Department of Statistics, Rice University, Houston, TX, USA.
Department of Biostatistics, UT MD Anderson Cancer Center, Houston, TX, USA.
Biostatistics. 2020 Jul 1;21(3):561-576. doi: 10.1093/biostatistics/kxy078.
In this article, we develop a graphical modeling framework for the inference of networks across multiple sample groups and data types. In medical studies, this setting arises whenever a set of subjects, which may be heterogeneous due to differing disease stage or subtype, is profiled across multiple platforms, such as metabolomics, proteomics, or transcriptomics data. Our proposed Bayesian hierarchical model first links the network structures within each platform using a Markov random field prior to relate edge selection across sample groups, and then links the network similarity parameters across platforms. This enables joint estimation in a flexible manner, as we make no assumptions on the directionality of influence across the data types or the extent of network similarity across the sample groups and platforms. In addition, our model formulation allows the number of variables and number of subjects to differ across the data types, and only requires that we have data for the same set of groups. We illustrate the proposed approach through both simulation studies and an application to gene expression levels and metabolite abundances on subjects with varying severity levels of chronic obstructive pulmonary disease. Bayesian inference; Chronic obstructive pulmonary disease (COPD); Data integration; Gaussian graphical model; Markov random field prior; Spike and slab prior.
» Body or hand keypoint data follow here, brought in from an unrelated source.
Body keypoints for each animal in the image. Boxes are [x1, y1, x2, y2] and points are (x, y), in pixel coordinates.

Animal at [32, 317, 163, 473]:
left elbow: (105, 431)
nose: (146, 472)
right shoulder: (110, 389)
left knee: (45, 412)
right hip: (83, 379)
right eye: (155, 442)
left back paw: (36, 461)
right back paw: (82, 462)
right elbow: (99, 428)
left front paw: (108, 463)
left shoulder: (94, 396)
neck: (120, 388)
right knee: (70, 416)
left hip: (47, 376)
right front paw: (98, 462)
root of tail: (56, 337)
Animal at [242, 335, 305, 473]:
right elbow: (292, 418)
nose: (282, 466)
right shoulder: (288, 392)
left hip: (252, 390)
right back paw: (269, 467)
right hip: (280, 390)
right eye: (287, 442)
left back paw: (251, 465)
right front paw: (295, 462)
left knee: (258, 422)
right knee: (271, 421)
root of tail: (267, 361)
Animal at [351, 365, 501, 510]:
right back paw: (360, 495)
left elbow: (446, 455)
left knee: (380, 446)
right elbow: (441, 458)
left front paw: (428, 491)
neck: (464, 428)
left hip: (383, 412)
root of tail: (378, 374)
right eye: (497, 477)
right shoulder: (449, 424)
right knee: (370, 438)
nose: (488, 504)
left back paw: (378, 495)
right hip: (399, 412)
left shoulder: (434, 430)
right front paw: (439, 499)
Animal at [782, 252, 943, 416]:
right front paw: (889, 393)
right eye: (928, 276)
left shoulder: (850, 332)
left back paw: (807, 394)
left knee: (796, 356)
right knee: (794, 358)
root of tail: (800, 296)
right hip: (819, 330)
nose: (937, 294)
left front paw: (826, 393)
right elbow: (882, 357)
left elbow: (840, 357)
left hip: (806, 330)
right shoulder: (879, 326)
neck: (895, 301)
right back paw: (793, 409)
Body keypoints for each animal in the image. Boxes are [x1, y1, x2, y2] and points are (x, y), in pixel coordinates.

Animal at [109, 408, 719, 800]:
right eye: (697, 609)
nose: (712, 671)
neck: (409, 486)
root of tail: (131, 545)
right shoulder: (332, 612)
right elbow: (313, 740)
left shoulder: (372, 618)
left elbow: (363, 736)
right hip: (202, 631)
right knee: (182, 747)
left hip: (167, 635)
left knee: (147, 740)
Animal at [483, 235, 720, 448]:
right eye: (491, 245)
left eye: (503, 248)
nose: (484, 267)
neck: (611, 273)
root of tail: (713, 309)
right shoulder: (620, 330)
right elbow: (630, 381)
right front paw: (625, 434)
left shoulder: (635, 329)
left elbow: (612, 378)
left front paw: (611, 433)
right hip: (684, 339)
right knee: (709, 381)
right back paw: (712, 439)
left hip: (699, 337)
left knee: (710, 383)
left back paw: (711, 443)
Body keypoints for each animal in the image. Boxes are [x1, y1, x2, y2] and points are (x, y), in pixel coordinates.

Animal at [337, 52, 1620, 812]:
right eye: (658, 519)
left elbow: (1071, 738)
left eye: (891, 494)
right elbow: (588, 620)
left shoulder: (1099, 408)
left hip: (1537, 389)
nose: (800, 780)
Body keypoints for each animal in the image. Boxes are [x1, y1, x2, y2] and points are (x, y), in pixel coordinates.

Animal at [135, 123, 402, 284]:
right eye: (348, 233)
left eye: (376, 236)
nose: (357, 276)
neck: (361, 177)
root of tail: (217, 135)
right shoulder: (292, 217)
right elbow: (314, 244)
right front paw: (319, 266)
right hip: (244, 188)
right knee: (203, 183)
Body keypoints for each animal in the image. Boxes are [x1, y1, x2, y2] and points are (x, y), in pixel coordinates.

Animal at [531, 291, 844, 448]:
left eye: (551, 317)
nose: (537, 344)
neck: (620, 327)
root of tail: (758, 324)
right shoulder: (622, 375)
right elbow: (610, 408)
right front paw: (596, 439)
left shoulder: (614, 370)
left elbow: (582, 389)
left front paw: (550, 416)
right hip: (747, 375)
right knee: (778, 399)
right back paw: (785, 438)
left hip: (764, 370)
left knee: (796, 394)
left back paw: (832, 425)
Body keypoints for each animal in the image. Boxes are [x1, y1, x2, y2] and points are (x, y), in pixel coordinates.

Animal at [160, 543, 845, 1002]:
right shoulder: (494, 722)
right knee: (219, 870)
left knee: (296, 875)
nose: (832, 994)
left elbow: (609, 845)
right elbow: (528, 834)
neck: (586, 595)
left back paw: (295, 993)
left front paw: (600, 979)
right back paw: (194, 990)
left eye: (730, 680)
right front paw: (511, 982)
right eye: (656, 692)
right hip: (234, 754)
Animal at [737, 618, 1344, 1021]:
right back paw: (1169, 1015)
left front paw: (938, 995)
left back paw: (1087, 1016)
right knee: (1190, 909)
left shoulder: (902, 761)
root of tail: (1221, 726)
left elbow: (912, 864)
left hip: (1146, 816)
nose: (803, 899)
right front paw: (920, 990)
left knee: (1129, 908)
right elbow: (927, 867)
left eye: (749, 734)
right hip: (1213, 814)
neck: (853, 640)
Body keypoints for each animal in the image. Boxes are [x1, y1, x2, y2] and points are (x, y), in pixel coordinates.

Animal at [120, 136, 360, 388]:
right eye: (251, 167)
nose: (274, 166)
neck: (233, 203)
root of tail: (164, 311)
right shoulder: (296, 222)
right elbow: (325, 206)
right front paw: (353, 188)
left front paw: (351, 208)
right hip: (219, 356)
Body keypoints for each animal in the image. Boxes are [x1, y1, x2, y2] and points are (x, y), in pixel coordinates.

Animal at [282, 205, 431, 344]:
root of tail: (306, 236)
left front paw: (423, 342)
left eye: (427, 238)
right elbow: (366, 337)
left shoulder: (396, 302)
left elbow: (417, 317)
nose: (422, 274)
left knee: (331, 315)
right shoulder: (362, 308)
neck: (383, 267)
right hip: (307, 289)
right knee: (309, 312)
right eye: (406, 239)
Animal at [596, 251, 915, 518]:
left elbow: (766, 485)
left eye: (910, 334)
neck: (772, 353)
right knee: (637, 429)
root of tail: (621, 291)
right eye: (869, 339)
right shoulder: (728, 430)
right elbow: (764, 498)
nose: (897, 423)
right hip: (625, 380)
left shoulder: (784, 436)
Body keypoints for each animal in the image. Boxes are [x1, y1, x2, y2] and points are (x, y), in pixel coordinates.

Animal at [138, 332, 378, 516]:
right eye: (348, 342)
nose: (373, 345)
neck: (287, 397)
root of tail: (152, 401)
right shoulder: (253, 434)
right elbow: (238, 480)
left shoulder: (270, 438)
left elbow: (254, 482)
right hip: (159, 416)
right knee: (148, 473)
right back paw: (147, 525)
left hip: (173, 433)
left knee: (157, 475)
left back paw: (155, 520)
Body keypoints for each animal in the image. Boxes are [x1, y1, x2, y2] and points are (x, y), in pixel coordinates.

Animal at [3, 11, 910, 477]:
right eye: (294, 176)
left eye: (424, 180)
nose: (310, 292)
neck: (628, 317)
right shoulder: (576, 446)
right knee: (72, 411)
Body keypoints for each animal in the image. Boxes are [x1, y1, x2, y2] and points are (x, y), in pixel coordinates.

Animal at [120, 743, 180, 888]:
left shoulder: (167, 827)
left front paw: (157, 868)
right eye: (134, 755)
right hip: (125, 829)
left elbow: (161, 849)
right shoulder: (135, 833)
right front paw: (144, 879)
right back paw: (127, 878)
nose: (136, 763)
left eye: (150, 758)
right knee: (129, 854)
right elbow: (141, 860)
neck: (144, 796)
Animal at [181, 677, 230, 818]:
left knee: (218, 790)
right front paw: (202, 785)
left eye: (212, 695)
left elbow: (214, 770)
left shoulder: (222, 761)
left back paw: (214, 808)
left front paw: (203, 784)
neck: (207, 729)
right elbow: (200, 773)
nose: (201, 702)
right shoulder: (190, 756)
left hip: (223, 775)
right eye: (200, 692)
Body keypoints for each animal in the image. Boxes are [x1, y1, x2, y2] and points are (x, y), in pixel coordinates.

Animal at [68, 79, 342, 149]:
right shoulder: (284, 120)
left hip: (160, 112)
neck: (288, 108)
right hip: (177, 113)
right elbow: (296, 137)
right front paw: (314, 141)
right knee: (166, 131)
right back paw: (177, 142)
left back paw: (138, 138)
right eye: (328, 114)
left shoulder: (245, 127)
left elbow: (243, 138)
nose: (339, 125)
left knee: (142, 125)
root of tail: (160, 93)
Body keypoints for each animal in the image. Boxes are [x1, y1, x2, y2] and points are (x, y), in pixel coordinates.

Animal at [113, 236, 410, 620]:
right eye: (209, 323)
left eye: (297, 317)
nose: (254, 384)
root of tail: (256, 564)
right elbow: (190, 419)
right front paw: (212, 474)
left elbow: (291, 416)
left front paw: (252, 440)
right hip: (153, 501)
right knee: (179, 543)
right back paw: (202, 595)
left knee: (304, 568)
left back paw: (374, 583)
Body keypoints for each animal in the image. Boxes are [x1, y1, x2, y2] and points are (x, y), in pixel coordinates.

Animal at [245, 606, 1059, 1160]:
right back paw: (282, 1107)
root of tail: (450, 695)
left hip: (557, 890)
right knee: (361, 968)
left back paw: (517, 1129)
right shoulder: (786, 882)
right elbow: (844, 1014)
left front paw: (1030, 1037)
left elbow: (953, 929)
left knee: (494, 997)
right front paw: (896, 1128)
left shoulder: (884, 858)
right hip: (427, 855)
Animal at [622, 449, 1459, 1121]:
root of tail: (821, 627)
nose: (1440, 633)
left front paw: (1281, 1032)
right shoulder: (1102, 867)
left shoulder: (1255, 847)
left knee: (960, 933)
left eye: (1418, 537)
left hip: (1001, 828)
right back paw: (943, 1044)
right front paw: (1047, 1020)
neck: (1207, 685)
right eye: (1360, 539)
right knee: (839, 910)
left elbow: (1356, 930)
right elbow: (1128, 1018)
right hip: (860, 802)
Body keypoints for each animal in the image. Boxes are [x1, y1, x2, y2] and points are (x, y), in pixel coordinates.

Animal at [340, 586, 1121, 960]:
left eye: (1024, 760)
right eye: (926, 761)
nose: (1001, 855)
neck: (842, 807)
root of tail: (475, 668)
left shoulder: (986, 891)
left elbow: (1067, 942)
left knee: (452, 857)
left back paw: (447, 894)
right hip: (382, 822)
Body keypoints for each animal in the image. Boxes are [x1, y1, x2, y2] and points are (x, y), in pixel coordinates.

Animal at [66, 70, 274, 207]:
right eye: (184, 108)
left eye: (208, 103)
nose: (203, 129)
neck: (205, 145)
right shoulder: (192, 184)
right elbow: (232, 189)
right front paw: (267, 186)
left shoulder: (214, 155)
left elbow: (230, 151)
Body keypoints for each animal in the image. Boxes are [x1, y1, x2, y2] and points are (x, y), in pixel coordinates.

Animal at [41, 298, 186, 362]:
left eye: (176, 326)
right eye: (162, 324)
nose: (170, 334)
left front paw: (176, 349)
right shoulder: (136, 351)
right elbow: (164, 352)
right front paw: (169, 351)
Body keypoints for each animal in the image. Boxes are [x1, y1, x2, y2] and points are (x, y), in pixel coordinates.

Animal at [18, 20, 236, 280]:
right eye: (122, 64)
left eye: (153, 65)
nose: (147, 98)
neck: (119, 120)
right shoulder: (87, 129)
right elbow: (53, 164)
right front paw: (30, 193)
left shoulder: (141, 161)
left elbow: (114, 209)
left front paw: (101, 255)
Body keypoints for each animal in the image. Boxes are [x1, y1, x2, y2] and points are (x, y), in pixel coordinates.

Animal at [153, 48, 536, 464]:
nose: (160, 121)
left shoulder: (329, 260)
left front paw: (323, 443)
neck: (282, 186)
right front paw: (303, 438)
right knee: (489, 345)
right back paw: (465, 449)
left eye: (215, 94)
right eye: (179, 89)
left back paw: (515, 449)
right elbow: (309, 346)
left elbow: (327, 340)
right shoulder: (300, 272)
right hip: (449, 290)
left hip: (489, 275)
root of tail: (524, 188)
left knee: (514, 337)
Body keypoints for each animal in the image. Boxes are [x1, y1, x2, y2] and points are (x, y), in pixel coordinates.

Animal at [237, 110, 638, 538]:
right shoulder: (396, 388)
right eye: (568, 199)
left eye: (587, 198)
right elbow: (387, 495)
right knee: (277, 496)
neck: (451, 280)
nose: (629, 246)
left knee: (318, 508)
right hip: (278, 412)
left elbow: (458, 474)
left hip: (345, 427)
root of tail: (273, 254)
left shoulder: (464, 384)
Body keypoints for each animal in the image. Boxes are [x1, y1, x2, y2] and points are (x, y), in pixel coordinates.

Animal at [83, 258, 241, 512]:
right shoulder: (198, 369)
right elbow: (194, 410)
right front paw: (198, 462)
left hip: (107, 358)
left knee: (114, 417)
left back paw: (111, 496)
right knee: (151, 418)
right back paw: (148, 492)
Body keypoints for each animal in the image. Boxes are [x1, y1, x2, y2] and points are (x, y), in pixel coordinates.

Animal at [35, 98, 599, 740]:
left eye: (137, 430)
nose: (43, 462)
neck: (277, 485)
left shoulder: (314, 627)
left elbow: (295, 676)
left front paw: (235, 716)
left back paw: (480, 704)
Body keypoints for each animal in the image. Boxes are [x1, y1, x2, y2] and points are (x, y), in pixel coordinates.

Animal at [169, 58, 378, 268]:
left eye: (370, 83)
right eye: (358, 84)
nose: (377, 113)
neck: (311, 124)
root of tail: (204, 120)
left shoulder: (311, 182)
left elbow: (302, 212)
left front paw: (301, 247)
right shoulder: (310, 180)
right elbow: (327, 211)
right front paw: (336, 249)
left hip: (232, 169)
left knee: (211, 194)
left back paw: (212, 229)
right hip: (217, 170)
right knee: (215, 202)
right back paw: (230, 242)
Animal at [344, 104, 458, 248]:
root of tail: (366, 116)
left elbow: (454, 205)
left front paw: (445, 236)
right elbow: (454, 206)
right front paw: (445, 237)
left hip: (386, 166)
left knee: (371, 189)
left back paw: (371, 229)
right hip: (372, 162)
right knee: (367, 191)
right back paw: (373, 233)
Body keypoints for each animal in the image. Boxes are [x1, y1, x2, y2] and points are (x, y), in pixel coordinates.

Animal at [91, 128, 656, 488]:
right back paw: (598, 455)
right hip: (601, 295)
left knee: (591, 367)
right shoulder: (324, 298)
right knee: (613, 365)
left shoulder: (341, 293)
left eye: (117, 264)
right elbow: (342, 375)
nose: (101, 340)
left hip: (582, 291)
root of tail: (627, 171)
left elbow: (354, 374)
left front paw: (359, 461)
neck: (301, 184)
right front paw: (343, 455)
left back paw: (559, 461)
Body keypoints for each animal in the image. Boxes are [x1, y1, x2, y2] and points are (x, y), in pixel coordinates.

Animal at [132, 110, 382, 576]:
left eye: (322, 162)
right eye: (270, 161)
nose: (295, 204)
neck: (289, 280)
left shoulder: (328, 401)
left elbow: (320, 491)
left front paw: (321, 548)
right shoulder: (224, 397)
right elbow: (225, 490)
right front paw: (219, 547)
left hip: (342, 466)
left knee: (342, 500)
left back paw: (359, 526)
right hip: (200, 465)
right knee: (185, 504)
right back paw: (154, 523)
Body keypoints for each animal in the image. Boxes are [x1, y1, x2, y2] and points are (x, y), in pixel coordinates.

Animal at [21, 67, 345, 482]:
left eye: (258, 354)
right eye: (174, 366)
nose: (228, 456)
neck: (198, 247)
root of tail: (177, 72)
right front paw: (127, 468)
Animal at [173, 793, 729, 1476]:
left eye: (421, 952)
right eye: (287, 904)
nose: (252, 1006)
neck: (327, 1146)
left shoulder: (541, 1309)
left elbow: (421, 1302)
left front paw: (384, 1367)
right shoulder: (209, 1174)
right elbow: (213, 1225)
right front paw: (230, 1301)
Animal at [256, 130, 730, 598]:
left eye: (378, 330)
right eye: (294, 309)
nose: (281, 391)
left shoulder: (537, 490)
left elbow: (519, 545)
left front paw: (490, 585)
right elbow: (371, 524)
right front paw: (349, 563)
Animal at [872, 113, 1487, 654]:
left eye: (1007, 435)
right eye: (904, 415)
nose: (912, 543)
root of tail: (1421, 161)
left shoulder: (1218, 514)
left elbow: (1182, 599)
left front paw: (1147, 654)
在本文中,我们开发了一个图形建模框架,用于推断跨多个样本组和数据类型的网络。在医学研究中,当一组由于疾病阶段或亚型的不同而存在异质性的受试者在多个平台(如代谢组学、蛋白质组学或转录组学数据)上进行分析时,就会出现这种情况。我们提出的贝叶斯分层模型首先使用马尔可夫随机场先验在每个平台内链接网络结构,以在样本组之间关联边缘选择,然后链接跨平台的网络相似性参数。这使得我们能够以灵活的方式进行联合估计,因为我们不对数据类型之间的影响方向或样本组和平台之间的网络相似程度做出任何假设。此外,我们的模型公式允许不同数据类型的变量数量和受试者数量不同,并且只需要我们对相同的组集有数据。我们通过模拟研究和对慢性阻塞性肺疾病(COPD)严重程度不同的受试者的基因表达水平和代谢物丰度的应用来说明所提出的方法。贝叶斯推理;慢性阻塞性肺疾病(COPD);数据集成;高斯图形模型;马尔可夫随机场先验;尖峰和板条先验。